E intanto i pazienti sono senza cannabis, alcuni provano ad autoprodurla, e finiscono arrestati o sotto processo. Il caso di Walter De Benedetto ai nostri politici non ha insegnato nulla. Poco dopo c’è stato quello di Christian Filippo, paziente calabrese arrestato per lo stesso motivo. E oggi quello di Andrea Trisciuoglio, che da anni si batte per i diritti dei pazienti che usano la cannabis.
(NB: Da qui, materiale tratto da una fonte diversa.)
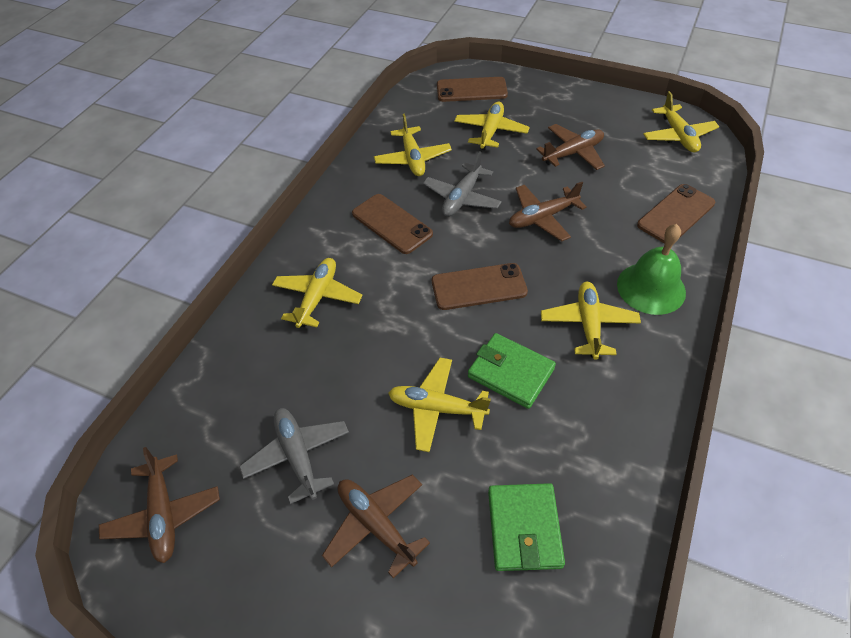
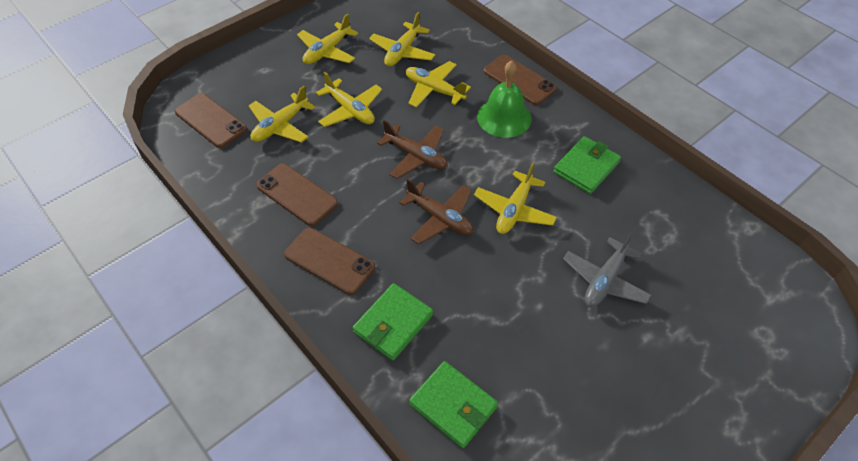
brown plane: 4 -> 2
green wallet: 2 -> 3
grey plane: 2 -> 1

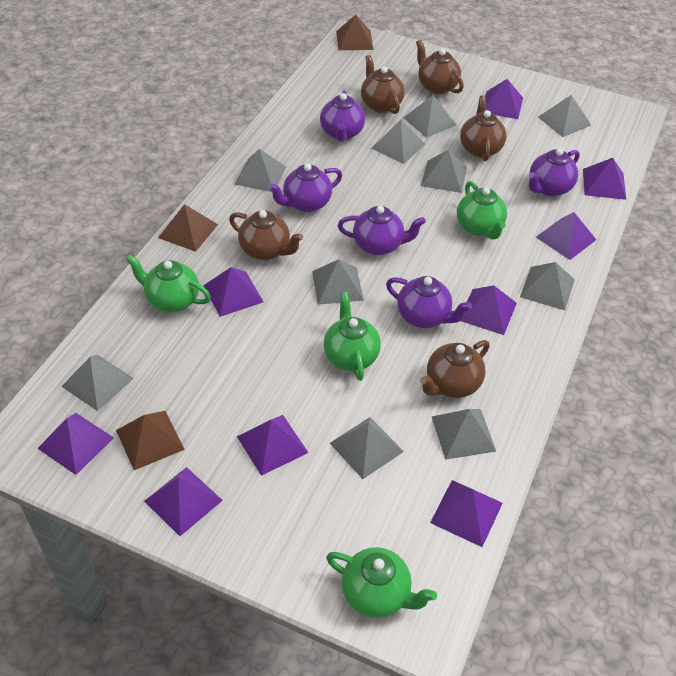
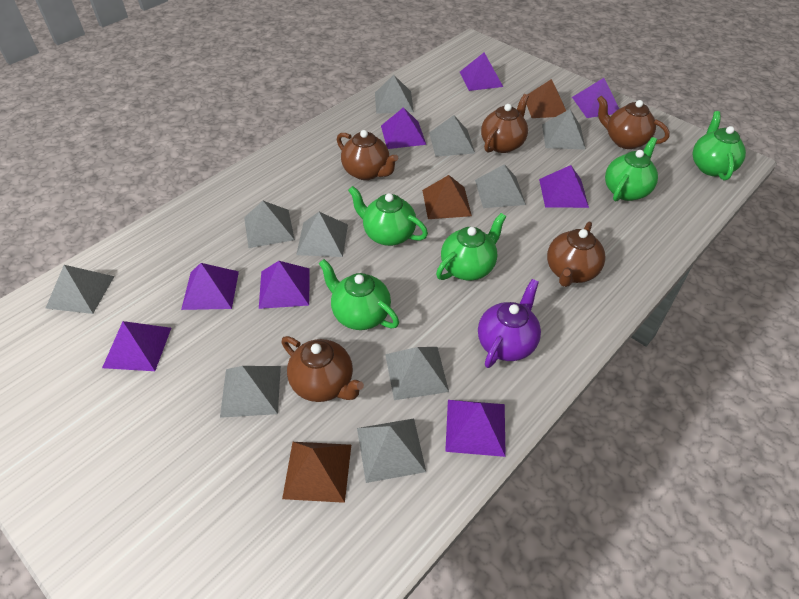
green teapot: 4 -> 5
purple pyramid: 9 -> 8
purple teapot: 5 -> 1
E sono quelli che vengono raccontati sui giornali, in realtà sono decine e decine ogni anno.

Andrea Trisciuoglio “Siamo alle solite”, mi risponde Andrea Trisciuoglio al telefono, “passa il tempo ma i problemi sono sempre gli stessi”. Andrea Trisciuoglio si trovava a Taranto insieme all’amico Davide Scrano, dell’associazione Deep Green e alla sua compagna. Sono stati fermati e trovati in possesso di cannabis light, con THC sotto ai limiti di legge e, dopo una perquisizione in casa ad opera di 5 agenti, è stata sequestrata una piantina di cannabis con livelli di THC più alti, che Andrea stava coltivando perché da mesi nelle farmacie pugliesi il Bedrocan, la varietà di cannabis olandese a lui prescritta, non arriva. “Ci hanno sequestrato la pianta e abbiamo passato il pomeriggio in caserma. Ora ci sarà il processo, ma sulle tempistiche non sappiamo ancora nulla”, sottolinea Andrea, che spiega: “Sono senza cannabis da mesi, nelle farmacie non c’è e non arriva ed è una cosa che non posso più accettare“.

“Trisciuoglio”, sottolinea l’avvocato Angelo Ippolito, “è un paziente che ha diritto alla cannabis medica e ha una regolare prescrizione di cannabis terapeutica proprio perché affetto da sclerosi multipla. Il problema è che non ci sono forniture di cannabis sufficienti a livello nazionale per sopperire alla domanda, per cui ci sono dei lunghi intervalli di tempo nei quali non è possibile avere la cannabis presso le farmacie. Il mio assistito è un attivista del partito Radicale che ha fatto diverse manifestazioni a livello nazionale per denunciare questa situazione in cui una terapia non è disponibile. In una delle ultime manifestazioni ci fu una distribuzione di queste piantine come atto di disobbedienza civile al fine di sopperire alla mancanza della terapia. Questa piantina è una di quelle”.

“Le forze dell’ordine hanno trovato anche della cannabis light, a basso contenuto di THC e alto di CBD. Le evidenze scientifiche spiegano che sia il CBD che il THC sono componenti che evitano spasmi e contrazioni muscolari nella sclerosi multipla, ad esempio, dando benefici e sollievo anche nella terapia del dolore”.

“Ci troviamo davanti ad una grande contraddizione”, sottolinea l’avvocato che difende Trisciuoglio, “che è innanzitutto una spreco di denaro pubblico. Dall’impiego dei 5 agenti al sequestro, passando per le analisi di rito e tutto l’apparato che comprende la magistratura, gli avvocati e il processo, per quella che è una terapia per pazienti che da una parte devono veder riconosciuto il diritto di cura e che dall’altra parte viene negato nei fatti“.

“Il problema è che le carceri sono piene di reati minori di questo tipo, che distraggono l’attenzione da condotte più gravi e soprattutto portano all’attuale sovraffollamento. La cosa sconcertante per il cittadino è la contraddizione del sistema, che da avvocato si percepisce ancora di più: c’è una prescrizione medica e una patologia che ha portato in sedia a rotelle questo paziente, e dall’alto lato un beneficio evidente sulla sua condizione e sul suo stato di salute, però dovuto ad un’azione non consentita dalla legge. E’ un sistema che non può reggere sui diritti che vengono disattesi”.

In tutto questo, mentre il Lussemburgo ha autorizzato l’autoproduzione di 4 piante di cannabis per famiglia, ricordiamo che sono state depositate oltre 630mila firme per un referendum sulla cannabis che depenalizzerebbe proprio la coltivazione ad uso personale.